« La mort demeure, quoi qu’il arrive […] », écrivait Jean Cocteau en 1957 dans son ouvrage La corrida du 1er mai. Il y a bien certains illuminés, comme Raymond Kurzweil, qui refusent d’y croire, mais jusqu’à preuve du contraire, les lois biologiques fondamentales finissent toujours par rappeler le vivant à l’ordre. Chez les transhumanistes comme Kuzveil, et d’autres (Peter Thiel, Bryan Johnson, Larry Page, Sergey Brin, Sam Altman ou encore Jeff Bezos), la mort serait un problème médical qu’il serait possible de combattre.
Une posture médicalement fausse, puisque l’accumulation des mutations dans notre ADN nucléaire et mitochondrial finit inévitablement par dépasser la capacité de réparation de nos enzymes. Cette dernière, même si la médecine atteignait son âge d’or en supprimant toutes les maladies, a une limite. Une équipe du Skolkovo Institute of Science and Technology de Moscou, dirigée par le biologiste computationnel Dmitrii Kriukov, a calculé l’âge moyen auquel un être humain l’atteindrait. Leurs travaux ont été publiés le 25 juin dans la revue npj Aging et ils risquent bien de mettre un coup au bide à ceux qui rêvent encore d’être immortels.
L’autodestruction programmée du génome humain
Grâce à des modélisations mathématiques, les chercheurs ont établi qu’il est impossible que nous dépassions la fourchette des 146-194 ans, soit à peu près le double de notre longévité actuelle. Ils l’expliquent par la dynamique de notre ADN et de nos cellules : lorsqu’une cellule se divise, elle duplique l’ensemble de son code génétique avec une fidélité impressionnante, mais jamais parfaite, car le processus implique toujours des erreurs de copie.
Les erreurs qui survivent aux mécanismes de correction de nos enzymes (les mutations somatiques) restent définitivement inscrites dans le code génétique de la cellule. Plus le temps passe, plus ces fautes se multiplient, et plus les tissus perdent leur capacité à fonctionner normalement : un phénomène qu’aucun médicament ou thérapie génique ne pourra contrer.
Individuellement, ces mutations ne provoquent pas nécessairement de pathologies, mais à mesure que les mutations somatiques tendent à augmenter avec l’âge, le risque qu’elles corrompent des séquences génétiques vitales augmente. Une représentation biologique de la loi des grands nombres : sur des décennies, il devient statistiquement inévitable que des gènes indispensables soient touchés, compromettant le fonctionnement de cellules que l’organisme ne sait plus remplacer ni réparer.
L’obstacle des organes irremplaçables
Dans ce cas, pourquoi ne pas imaginer que le plafond puisse se situer à 5 000 ans ? Parce que présenté ainsi, le raisonnement n’explique pas pourquoi le couperet tombe aux alentours des 146-194 ans. En réalité, nous possédons deux organes dont les cellules ne se renouvellent que très peu à partir d’un certain âge : le cerveau et le cœur.
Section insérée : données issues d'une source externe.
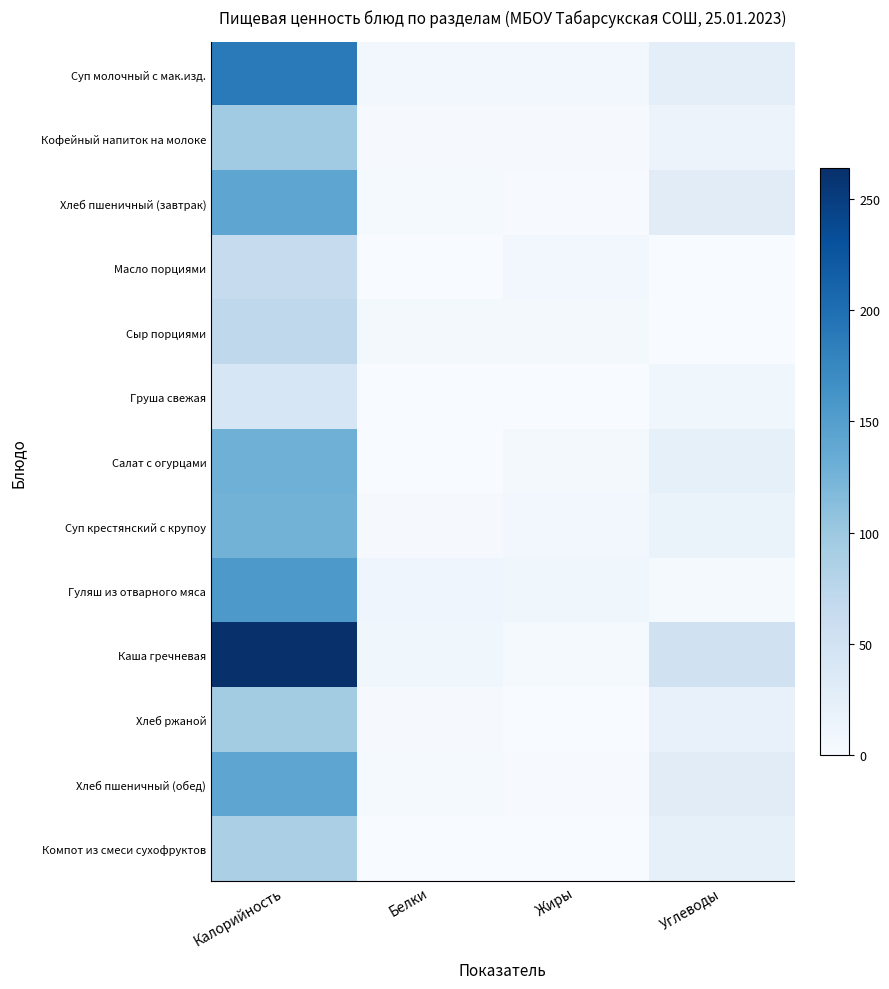

What is the total value across all series at Белки?

50.9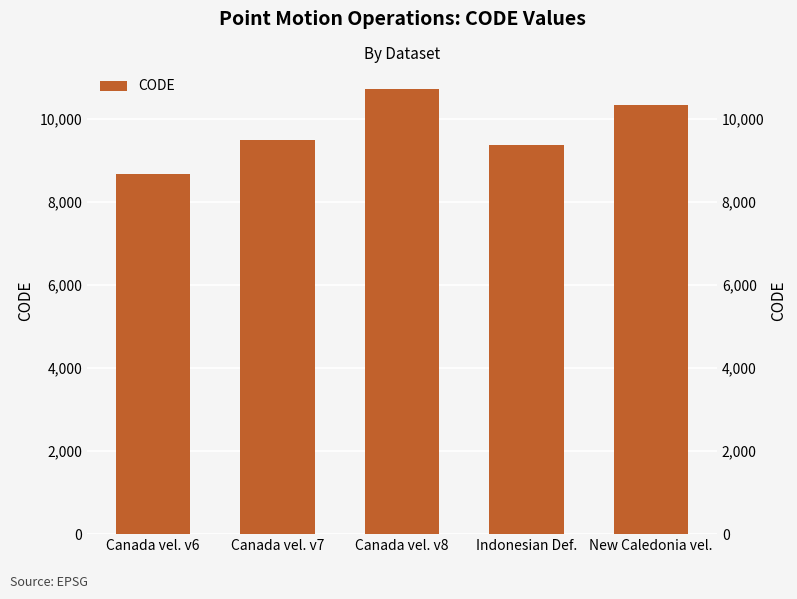

Does the chart contain stacked bars?

No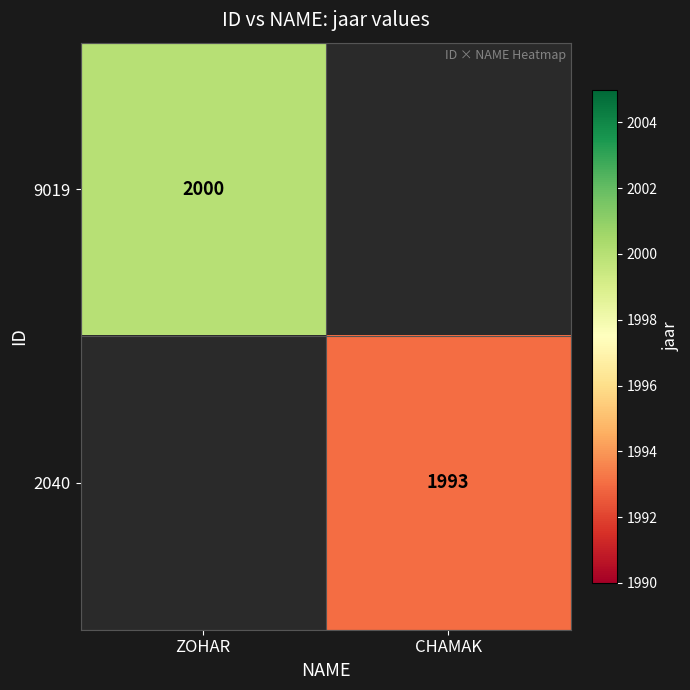

True or false: 9019 has a value of 577 at ZOHAR.

False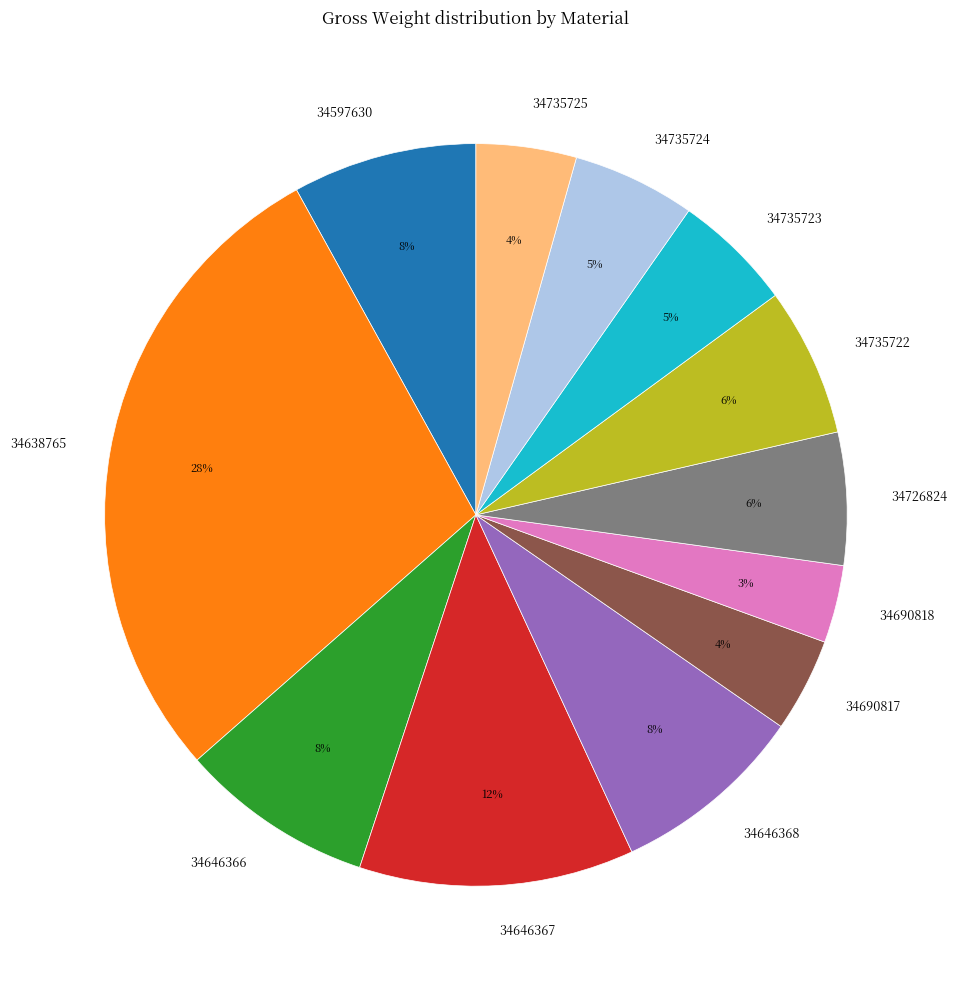

What percentage is the 34646367 slice, to the nearest percent?

12%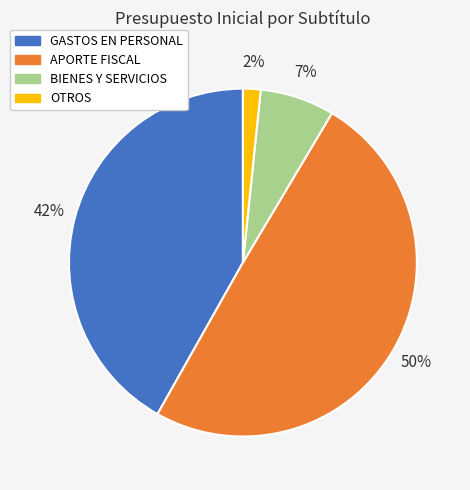

To the nearest percent, what percentage of the pie is APORTE FISCAL?

50%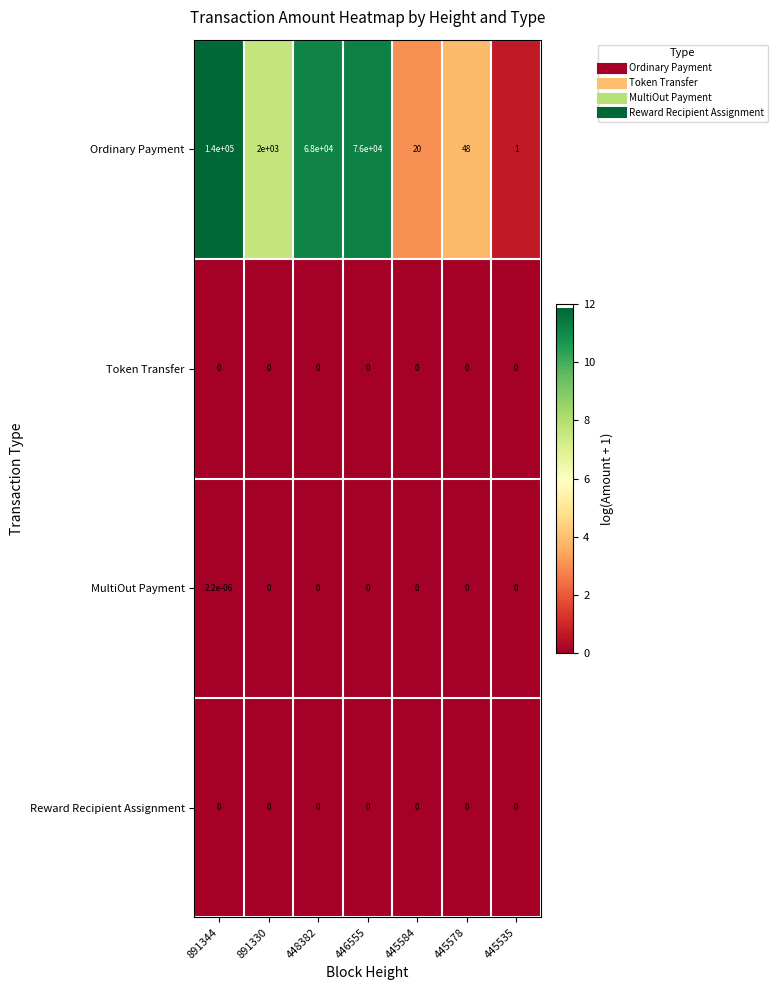

What is the difference between the highest and lowest values at 445584?

20.0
Au bout d’un siècle et demi de mutations non corrigées, les neurones et les cellules cardiaques, qui n’ont jamais été remplacés depuis le premier jour, finissent criblés de mutations somatiques, et aucun retour en arrière n’est possible. La bonne santé de notre organisme est entièrement dépendante de la leur ; tous les autres pourraient théoriquement se régénérer pendant 2 000 ans, cela n’aurait, par conséquent, strictement aucune importance.
Concernant son calcul, Kriukov explique : « il s’agit d’une estimation mathématique (bien que rigoureuse), et non de données expérimentales », même s’il le considère tout de même comme une première étape vers ce qui serait une « théorie mécaniste complète du vieillissement ». Il faudra certainement encore d’autres études pour déterminer plus finement quels facteurs biologiques pèsent le plus lourd dans le processus du vieillissement. En dépit de ces lacunes, nous connaissons dorénavant ceux qui nous précipitent le plus rapidement vers la fin : l’érosion génétique de notre ADN et le déclin irréversible du cerveau et du cœur. Les milliardaires de la Silicon Valley pourront toujours s’amuser à jouer les cobayes en se transfusant du plasma exogène ou en se gavant de 100 pilules par jour, leur sénescence n’en sera que plus ridicule et beaucoup plus onéreuse.